PROMPT: Put each line of text in the records below into a JSON list of strings, one string per line, leaving out blank lines.
Content starts
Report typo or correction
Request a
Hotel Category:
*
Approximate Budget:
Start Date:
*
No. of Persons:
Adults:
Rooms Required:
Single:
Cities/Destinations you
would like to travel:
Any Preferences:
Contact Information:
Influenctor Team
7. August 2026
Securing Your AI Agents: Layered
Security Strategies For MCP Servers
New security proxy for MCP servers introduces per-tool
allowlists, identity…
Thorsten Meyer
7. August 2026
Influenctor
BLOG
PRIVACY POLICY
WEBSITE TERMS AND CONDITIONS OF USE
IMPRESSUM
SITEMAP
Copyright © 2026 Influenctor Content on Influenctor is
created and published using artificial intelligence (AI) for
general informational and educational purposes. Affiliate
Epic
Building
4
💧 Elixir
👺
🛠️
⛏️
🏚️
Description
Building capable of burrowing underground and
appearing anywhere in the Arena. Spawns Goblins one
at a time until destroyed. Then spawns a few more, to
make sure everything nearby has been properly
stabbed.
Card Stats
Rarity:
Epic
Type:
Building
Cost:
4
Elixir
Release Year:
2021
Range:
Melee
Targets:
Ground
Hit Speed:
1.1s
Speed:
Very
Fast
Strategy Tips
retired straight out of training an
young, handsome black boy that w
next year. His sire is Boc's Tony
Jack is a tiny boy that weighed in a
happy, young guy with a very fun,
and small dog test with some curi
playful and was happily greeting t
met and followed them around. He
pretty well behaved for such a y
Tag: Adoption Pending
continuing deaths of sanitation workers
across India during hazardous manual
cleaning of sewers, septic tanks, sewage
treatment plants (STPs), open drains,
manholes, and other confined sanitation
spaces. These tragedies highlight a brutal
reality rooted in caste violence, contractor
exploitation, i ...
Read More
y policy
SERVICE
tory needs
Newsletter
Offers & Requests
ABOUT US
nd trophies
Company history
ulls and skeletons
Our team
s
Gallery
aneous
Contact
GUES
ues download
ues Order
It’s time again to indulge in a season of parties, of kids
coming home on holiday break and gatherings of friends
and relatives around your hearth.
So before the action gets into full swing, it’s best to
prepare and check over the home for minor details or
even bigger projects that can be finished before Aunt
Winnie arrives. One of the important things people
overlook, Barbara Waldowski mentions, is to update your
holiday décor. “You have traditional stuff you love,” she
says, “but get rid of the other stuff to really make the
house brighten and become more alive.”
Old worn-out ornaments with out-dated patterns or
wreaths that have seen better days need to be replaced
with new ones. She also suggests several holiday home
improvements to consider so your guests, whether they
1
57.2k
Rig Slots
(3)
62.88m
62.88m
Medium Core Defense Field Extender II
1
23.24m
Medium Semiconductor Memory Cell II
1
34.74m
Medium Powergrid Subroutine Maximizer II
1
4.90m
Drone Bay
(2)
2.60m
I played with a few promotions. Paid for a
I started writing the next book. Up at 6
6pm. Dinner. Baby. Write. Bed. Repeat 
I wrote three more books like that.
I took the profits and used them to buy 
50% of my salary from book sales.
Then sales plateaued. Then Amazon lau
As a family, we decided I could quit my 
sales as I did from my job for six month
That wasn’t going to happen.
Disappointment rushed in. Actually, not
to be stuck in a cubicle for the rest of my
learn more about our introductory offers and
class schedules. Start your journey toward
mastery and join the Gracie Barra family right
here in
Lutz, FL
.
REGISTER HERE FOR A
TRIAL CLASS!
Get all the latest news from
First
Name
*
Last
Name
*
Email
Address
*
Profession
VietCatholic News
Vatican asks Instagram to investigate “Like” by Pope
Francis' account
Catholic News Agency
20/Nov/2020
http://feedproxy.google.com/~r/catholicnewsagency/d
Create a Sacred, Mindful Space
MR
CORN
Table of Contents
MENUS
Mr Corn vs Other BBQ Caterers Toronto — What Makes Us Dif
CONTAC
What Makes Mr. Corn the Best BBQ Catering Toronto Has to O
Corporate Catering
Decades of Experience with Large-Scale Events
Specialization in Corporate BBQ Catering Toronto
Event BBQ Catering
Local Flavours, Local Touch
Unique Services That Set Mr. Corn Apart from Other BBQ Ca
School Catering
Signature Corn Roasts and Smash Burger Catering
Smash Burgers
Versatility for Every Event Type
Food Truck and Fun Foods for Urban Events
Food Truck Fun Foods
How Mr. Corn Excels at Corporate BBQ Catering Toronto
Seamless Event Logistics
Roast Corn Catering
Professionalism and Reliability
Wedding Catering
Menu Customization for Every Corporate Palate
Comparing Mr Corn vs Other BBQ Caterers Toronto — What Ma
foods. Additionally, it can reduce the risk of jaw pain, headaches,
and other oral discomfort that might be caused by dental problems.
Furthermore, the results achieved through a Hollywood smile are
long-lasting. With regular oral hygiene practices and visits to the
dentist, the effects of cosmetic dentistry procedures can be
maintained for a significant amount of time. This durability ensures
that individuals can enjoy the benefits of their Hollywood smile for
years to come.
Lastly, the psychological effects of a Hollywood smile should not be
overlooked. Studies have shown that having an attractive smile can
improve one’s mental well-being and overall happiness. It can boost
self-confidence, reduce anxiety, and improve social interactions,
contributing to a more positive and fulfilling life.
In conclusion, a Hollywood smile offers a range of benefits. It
Content ends
REPLY:
[
  "Report typo or correction",
  "Request a",
  "Hotel Category:",
  "*",
  "Approximate Budget:",
  "Start Date:",
  "*",
  "No. of Persons:",
  "Adults:",
  "Rooms Required:",
  "Single:",
  "Cities/Destinations you",
  "would like to travel:",
  "Any Preferences:",
  "Contact Information:",
  "Influenctor Team",
  "7. August 2026",
  "Securing Your AI Agents: Layered",
  "Security Strategies For MCP Servers",
  "New security proxy for MCP servers introduces per-tool",
  "allowlists, identity…",
  "Thorsten Meyer",
  "7. August 2026",
  "Influenctor",
  "BLOG",
  "PRIVACY POLICY",
  "WEBSITE TERMS AND CONDITIONS OF USE",
  "IMPRESSUM",
  "SITEMAP",
  "Copyright © 2026 Influenctor Content on Influenctor is",
  "created and published using artificial intelligence (AI) for",
  "general informational and educational purposes. Affiliate",
  "Epic",
  "Building",
  "4",
  "💧 Elixir",
  "👺",
  "🛠️",
  "⛏️",
  "🏚️",
  "Description",
  "Building capable of burrowing underground and",
  "appearing anywhere in the Arena. Spawns Goblins one",
  "at a time until destroyed. Then spawns a few more, to",
  "make sure everything nearby has been properly",
  "stabbed.",
  "Card Stats",
  "Rarity:",
  "Epic",
  "Type:",
  "Building",
  "Cost:",
  "4",
  "Elixir",
  "Release Year:",
  "2021",
  "Range:",
  "Melee",
  "Targets:",
  "Ground",
  "Hit Speed:",
  "1.1s",
  "Speed:",
  "Very",
  "Fast",
  "Strategy Tips",
  "retired straight out of training an",
  "young, handsome black boy that w",
  "next year. His sire is Boc's Tony",
  "Jack is a tiny boy that weighed in a",
  "happy, young guy with a very fun,",
  "and small dog test with some curi",
  "playful and was happily greeting t",
  "met and followed them around. He",
  "pretty well behaved for such a y",
  "Tag: Adoption Pending",
  "continuing deaths of sanitation workers",
  "across India during hazardous manual",
  "cleaning of sewers, septic tanks, sewage",
  "treatment plants (STPs), open drains,",
  "manholes, and other confined sanitation",
  "spaces. These tragedies highlight a brutal",
  "reality rooted in caste violence, contractor",
  "exploitation, i ...",
  "Read More",
  "y policy",
  "SERVICE",
  "tory needs",
  "Newsletter",
  "Offers & Requests",
  "ABOUT US",
  "nd trophies",
  "Company history",
  "ulls and skeletons",
  "Our team",
  "s",
  "Gallery",
  "aneous",
  "Contact",
  "GUES",
  "ues download",
  "ues Order",
  "It’s time again to indulge in a season of parties, of kids",
  "coming home on holiday break and gatherings of friends",
  "and relatives around your hearth.",
  "So before the action gets into full swing, it’s best to",
  "prepare and check over the home for minor details or",
  "even bigger projects that can be finished before Aunt",
  "Winnie arrives. One of the important things people",
  "overlook, Barbara Waldowski mentions, is to update your",
  "holiday décor. “You have traditional stuff you love,” she",
  "says, “but get rid of the other stuff to really make the",
  "house brighten and become more alive.”",
  "Old worn-out ornaments with out-dated patterns or",
  "wreaths that have seen better days need to be replaced",
  "with new ones. She also suggests several holiday home",
  "improvements to consider so your guests, whether they",
  "1",
  "57.2k",
  "Rig Slots",
  "(3)",
  "62.88m",
  "62.88m",
  "Medium Core Defense Field Extender II",
  "1",
  "23.24m",
  "Medium Semiconductor Memory Cell II",
  "1",
  "34.74m",
  "Medium Powergrid Subroutine Maximizer II",
  "1",
  "4.90m",
  "Drone Bay",
  "(2)",
  "2.60m",
  "I played with a few promotions. Paid for a",
  "I started writing the next book. Up at 6",
  "6pm. Dinner. Baby. Write. Bed. Repeat ",
  "I wrote three more books like that.",
  "I took the profits and used them to buy ",
  "50% of my salary from book sales.",
  "Then sales plateaued. Then Amazon lau",
  "As a family, we decided I could quit my ",
  "sales as I did from my job for six month",
  "That wasn’t going to happen.",
  "Disappointment rushed in. Actually, not",
  "to be stuck in a cubicle for the rest of my",
  "learn more about our introductory offers and",
  "class schedules. Start your journey toward",
  "mastery and join the Gracie Barra family right",
  "here in",
  "Lutz, FL",
  ".",
  "REGISTER HERE FOR A",
  "TRIAL CLASS!",
  "Get all the latest news from",
  "First",
  "Name",
  "*",
  "Last",
  "Name",
  "*",
  "Email",
  "Address",
  "*",
  "Profession",
  "VietCatholic News",
  "Vatican asks Instagram to investigate “Like” by Pope",
  "Francis' account",
  "Catholic News Agency",
  "20/Nov/2020",
  "http://feedproxy.google.com/~r/catholicnewsagency/d",
  "Create a Sacred, Mindful Space",
  "MR",
  "CORN",
  "Table of Contents",
  "MENUS",
  "Mr Corn vs Other BBQ Caterers Toronto — What Makes Us Dif",
  "CONTAC",
  "What Makes Mr. Corn the Best BBQ Catering Toronto Has to O",
  "Corporate Catering",
  "Decades of Experience with Large-Scale Events",
  "Specialization in Corporate BBQ Catering Toronto",
  "Event BBQ Catering",
  "Local Flavours, Local Touch",
  "Unique Services That Set Mr. Corn Apart from Other BBQ Ca",
  "School Catering",
  "Signature Corn Roasts and Smash Burger Catering",
  "Smash Burgers",
  "Versatility for Every Event Type",
  "Food Truck and Fun Foods for Urban Events",
  "Food Truck Fun Foods",
  "How Mr. Corn Excels at Corporate BBQ Catering Toronto",
  "Seamless Event Logistics",
  "Roast Corn Catering",
  "Professionalism and Reliability",
  "Wedding Catering",
  "Menu Customization for Every Corporate Palate",
  "Comparing Mr Corn vs Other BBQ Caterers Toronto — What Ma",
  "foods. Additionally, it can reduce the risk of jaw pain, headaches,",
  "and other oral discomfort that might be caused by dental problems.",
  "Furthermore, the results achieved through a Hollywood smile are",
  "long-lasting. With regular oral hygiene practices and visits to the",
  "dentist, the effects of cosmetic dentistry procedures can be",
  "maintained for a significant amount of time. This durability ensures",
  "that individuals can enjoy the benefits of their Hollywood smile for",
  "years to come.",
  "Lastly, the psychological effects of a Hollywood smile should not be",
  "overlooked. Studies have shown that having an attractive smile can",
  "improve one’s mental well-being and overall happiness. It can boost",
  "self-confidence, reduce anxiety, and improve social interactions,",
  "contributing to a more positive and fulfilling life.",
  "In conclusion, a Hollywood smile offers a range of benefits. It"
]